Republican leaders continued their campaign against the Democrats’ “Employee Free Choice Act” — their Orwellian name for legislation that will deny free elections in union organizing — yesterday. Their aim is to kill off the legislation for at least this year. But before we breathe a sigh of relief and add Big Labor to the long and growing list of supporters the president has thrown under the bus when they were no longer convenient, Republican leaders are warning us to be vigilant for a variety of compelling reasons.
In an exclusive interview with HUMAN EVENTS, Sen. John Ensign (R-Nev.) issued a strict warning to watch what senators say when making public statements about opposing the card check legislation.
“We’ve seen the unions operate in the past, and they don’t give up this easily,” Ensign said. “Certainly the Employee Free Choice Act — getting rid of the right to a secret ballot — is not doing well right now with several Democrats coming out against it and Arlen Specter coming out against it. If you notice, they always say ‘in its current form,’ and that makes you nervous. What kind of compromise is going to be attempted, because there can be no compromise on this legislation. It is a terrible, un-American piece of legislation. Getting rid of the secret ballot and imposing mandatory arbitration on what the workplace rules are, how much wages are, healthcare benefits are and those kinds of things, it literally is un-American and that is why we cannot afford compromise on this. Compromise always makes you nervous on Capitol Hill, especially when they’re trying to compromise and get bad legislation through.”
Ensign told us he wasn’t aware of any negotiations toward a “card check” compromise. But he warned that will only spur the unions to more intense efforts to grow the Democratic majority in the Senate. “Let’s say that it doesn’t have a chance this year, that doesn’t mean it doesn’t have a chance next year or even after the next election. The unions are going to put tremendous resources into the next election. If they can’t get 60 votes now, you can bet they’re going to go all out. They did in the last election. They’re going to put every bit if not more resources into the next election because they know that they already have the White House. They can put 100% of their resources into electing Senate Democrats and getting to that magic 60 number. They know they already have the House, they have the White House, they can focus all of their resources on the Senate.”
Former Massachusetts governor and Republican presidential candidate Mitt Romney spoke yesterday about the lack of incentive the legislation would provide for unions to negotiate a fair contract within the 90-day window and what mandatory arbitration and government-mandated contract baselines would do to job creation and the American economy.

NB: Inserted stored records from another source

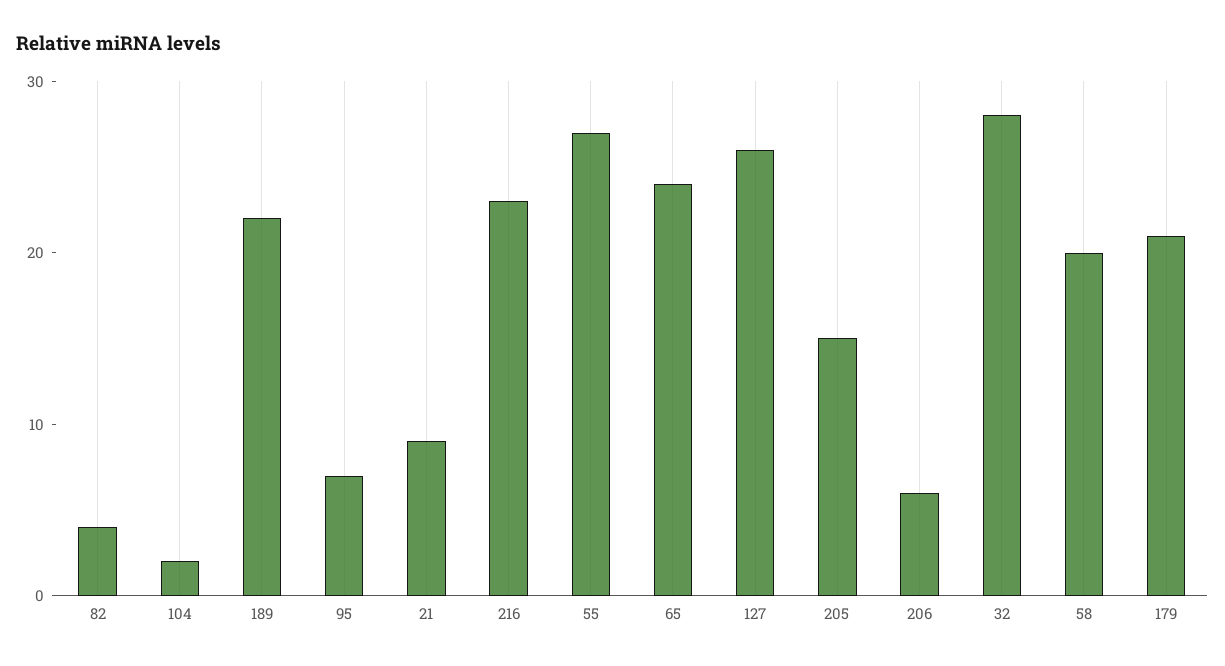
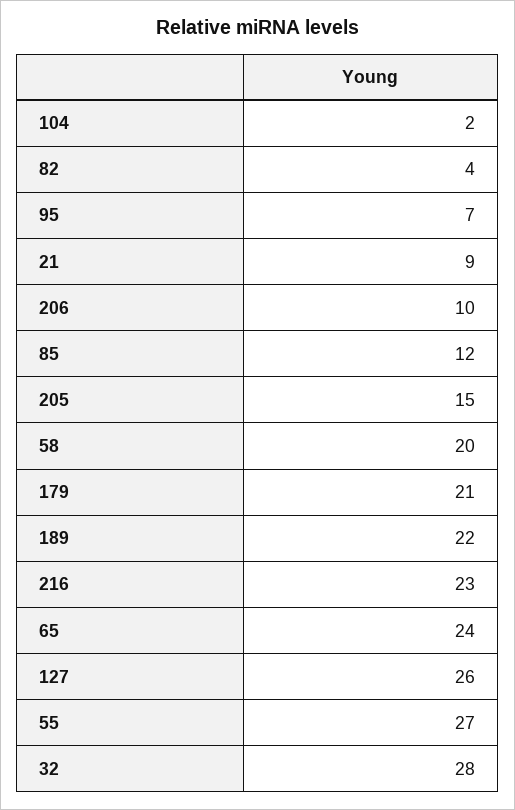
  {
    "82": 4,
    "104": 2,
    "189": 22,
    "95": 7,
    "21": 9,
    "216": 23,
    "55": 27,
    "65": 24,
    "127": 26,
    "205": 15,
-   "206": 6,
+   "206": 10,
    "32": 28,
    "58": 20,
-   "179": 21
+   "179": 21,
+   "85": 12
  }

“Binding arbitration, which they intend to impose, is a grab of power by the federal government,” Romney said. “Basically they’re saying that the workers in the workplace and the management that are running an enterprise will not be free to set their own work rules and their own compensation parameters but instead the federal government will step in and start mandating these things for American businesses."

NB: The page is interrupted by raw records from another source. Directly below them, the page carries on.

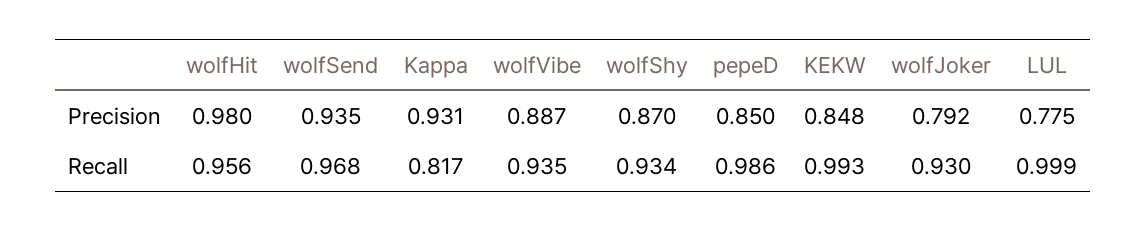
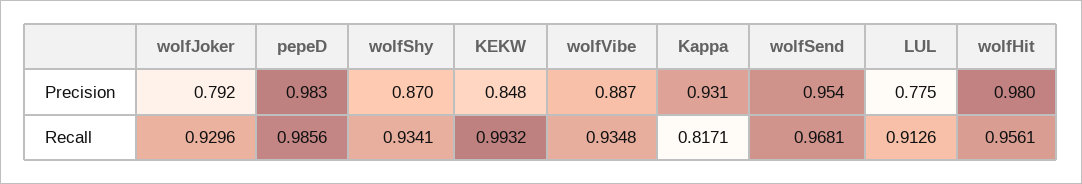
  {
    "wolfHit": {
      "Precision": 0.98,
      "Recall": 0.9561
    },
    "wolfSend": {
-     "Precision": 0.935,
+     "Precision": 0.954,
      "Recall": 0.9681
    },
    "Kappa": {
      "Precision": 0.931,
      "Recall": 0.8171
    },
    "wolfVibe": {
      "Precision": 0.887,
      "Recall": 0.9348
    },
    "wolfShy": {
      "Precision": 0.87,
      "Recall": 0.9341
    },
    "pepeD": {
-     "Precision": 0.85,
+     "Precision": 0.983,
      "Recall": 0.9856
    },
    "KEKW": {
      "Precision": 0.848,
      "Recall": 0.9932
    },
    "wolfJoker": {
      "Precision": 0.792,
      "Recall": 0.9296
    },
    "LUL": {
      "Precision": 0.775,
-     "Recall": 0.999
+     "Recall": 0.9126
    }
  }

“Our economy is a living entity in some respects in that there are literally millions of jobs that are lost every year as businesses go out of business," Romney continued. "And they are replaced by a little more, in normal years, a little more than the millions that are lost by the millions that come in as new businesses start up and as they grow. It’s an ongoing process of creative destruction.

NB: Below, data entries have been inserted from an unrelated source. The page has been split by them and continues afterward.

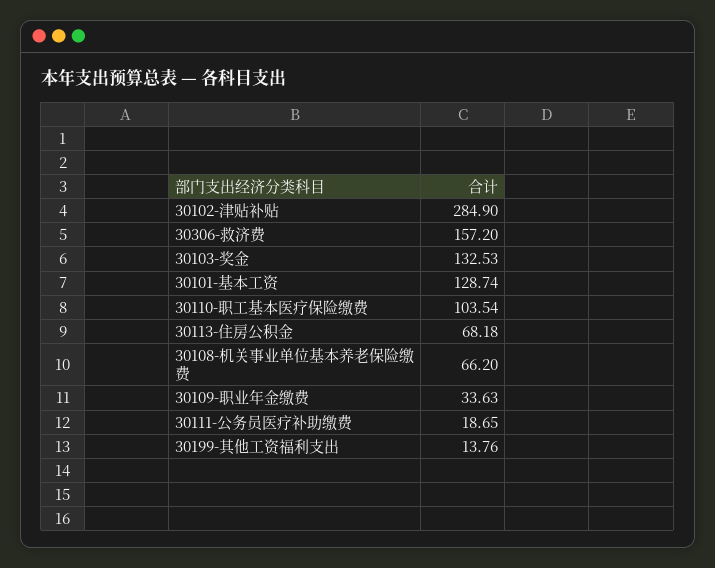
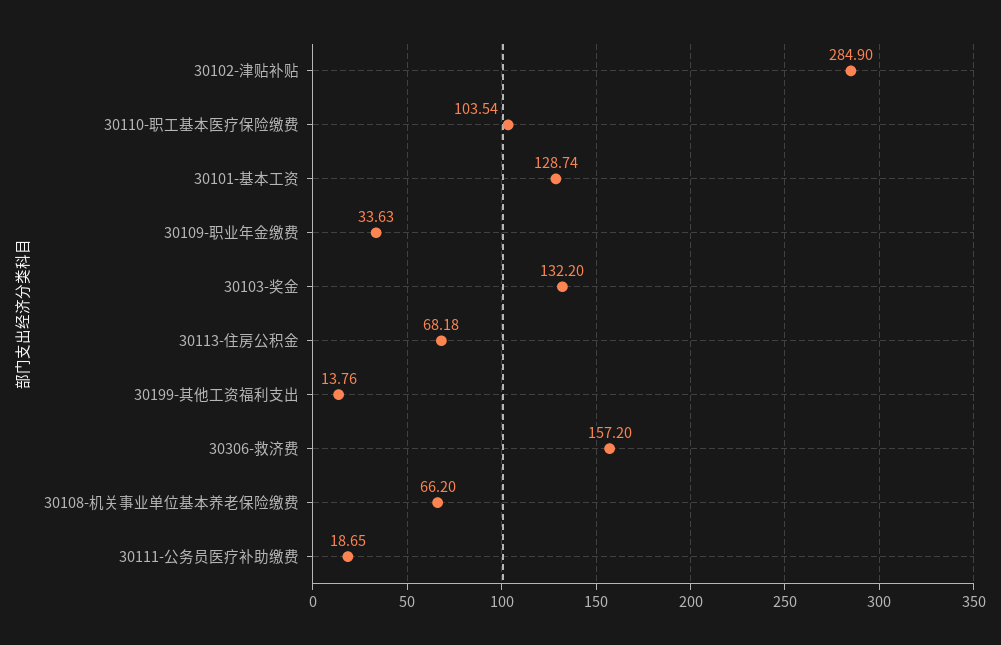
  {
    "30102-津贴补贴": 284.9,
    "30306-救济费": 157.2,
-   "30103-奖金": 132.53,
+   "30103-奖金": 132.2,
    "30101-基本工资": 128.74,
    "30110-职工基本医疗保险缴费": 103.54,
    "30113-住房公积金": 68.18,
    "30108-机关事业单位基本养老保险缴费": 66.2,
    "30109-职业年金缴费": 33.63,
    "30111-公务员医疗补助缴费": 18.65,
    "30199-其他工资福利支出": 13.76
  }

“If you say to entrepreneurs, the people who are thinking about risking their own money to start a business, hey, guess what, if you start a business in the United States of America there’s a very significant chance that once you reach 10 employees that your employees are going to be targeted and intimidated to form a union. You won’t even know it’s happening. Then there’s going to be a potential for a binding arbitrator to come in and tell you how to have your work rules and tell your business how to pay your people. If you create that kind of cloud over the creation of a business, you’re going to encourage fewer and fewer entrepreneurs. It is a black cloud on entrepreneurship. It would be a dampener for the creation of new enterprise.
I asked Romney what a government arbitrator’s imposition of a baseline, two-year contract in a newly-unionized business would do to subsequent contracts as well as to contracts for new, startup businesses.
Romney said, “I think the effect would be that an entrepreneur is going to ask him or herself, ‘Do I really want to get into business with this kind of threat?’ And they’re going to hear stories across the country of what happens to certain businesses that get started and the kind of work rules and compensation levels that are imposed upon them, and there are going to be a number of entrepreneurs who are going to say I just don’t want to risk my life savings on beginning an enterprise which could become worthless because the government steps in and tells me what I have to do.
“It’s about as un-American a thing as I can imagine,” Romney concluded. “They are taking away the right to a secret ballot and then taking away the right of workers and an employer to decide how much they’re going to be paid and what their work rules are going to be. It’s extraordinary.”